I know that humans are bad at assessing all kind of decisions, and in the scheme of things failing to buy a good video game is probably the least of my sins. But I'm also struck by how often I find sales models discouraging now, becoming demoralized as I look up lists of "must-have" DLC and how the costs add up. Yet I'm also stunned when I look at my Steam library and contemplate the small fortune I have spent on "bargains" that I have never and likely will never play.

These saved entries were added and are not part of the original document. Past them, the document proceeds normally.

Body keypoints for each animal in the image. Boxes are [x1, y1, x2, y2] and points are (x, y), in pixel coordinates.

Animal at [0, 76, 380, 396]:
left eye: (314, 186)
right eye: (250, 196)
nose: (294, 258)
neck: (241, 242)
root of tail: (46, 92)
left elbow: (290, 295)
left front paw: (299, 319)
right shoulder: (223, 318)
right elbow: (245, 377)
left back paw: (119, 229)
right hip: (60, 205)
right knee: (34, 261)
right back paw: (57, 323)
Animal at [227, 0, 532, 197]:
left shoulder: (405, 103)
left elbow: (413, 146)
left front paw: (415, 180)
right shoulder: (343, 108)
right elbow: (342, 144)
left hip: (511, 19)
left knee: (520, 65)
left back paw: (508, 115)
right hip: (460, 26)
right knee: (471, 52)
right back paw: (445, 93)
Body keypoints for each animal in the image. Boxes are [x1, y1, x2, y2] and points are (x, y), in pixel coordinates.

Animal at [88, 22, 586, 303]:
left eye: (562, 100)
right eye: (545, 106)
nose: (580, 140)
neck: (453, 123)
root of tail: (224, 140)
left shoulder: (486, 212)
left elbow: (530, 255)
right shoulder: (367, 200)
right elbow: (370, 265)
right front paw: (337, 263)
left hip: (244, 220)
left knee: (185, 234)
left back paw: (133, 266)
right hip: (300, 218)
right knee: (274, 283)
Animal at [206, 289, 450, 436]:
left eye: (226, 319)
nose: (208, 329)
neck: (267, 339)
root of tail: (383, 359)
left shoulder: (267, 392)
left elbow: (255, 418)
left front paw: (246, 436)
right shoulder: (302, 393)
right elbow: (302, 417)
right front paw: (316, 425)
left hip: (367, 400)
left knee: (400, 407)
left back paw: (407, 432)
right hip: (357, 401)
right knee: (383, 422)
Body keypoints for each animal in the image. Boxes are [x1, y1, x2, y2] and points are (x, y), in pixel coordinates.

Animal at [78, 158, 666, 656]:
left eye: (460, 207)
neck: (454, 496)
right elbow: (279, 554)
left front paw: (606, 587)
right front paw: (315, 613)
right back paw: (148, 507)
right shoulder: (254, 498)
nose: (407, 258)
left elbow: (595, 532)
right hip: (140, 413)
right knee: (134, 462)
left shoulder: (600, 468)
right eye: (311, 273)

If I had to guess about this particular aspect of my irrationality, it's that the Hitman model didn't satisfy an under-appreciated need: the illusion of time. Buying a complete game promises so many possibilities, and maybe also the leisure to appreciate them. How many people never finished The Witcher 3 but just like knowing that whole world is still out there somewhere, waiting for them? But a single level? It fits inside your busy day. Less an escape than a long pause. And quite unfairly, my brain somehow feels entitled to more from a game.
Anyway, that's my irrational hang-up about our brave new video game economy, but what's yours? What's the dumb shit you buy that you know you're taking a bath on, and what experiences do you know you let yourself be cheated out of?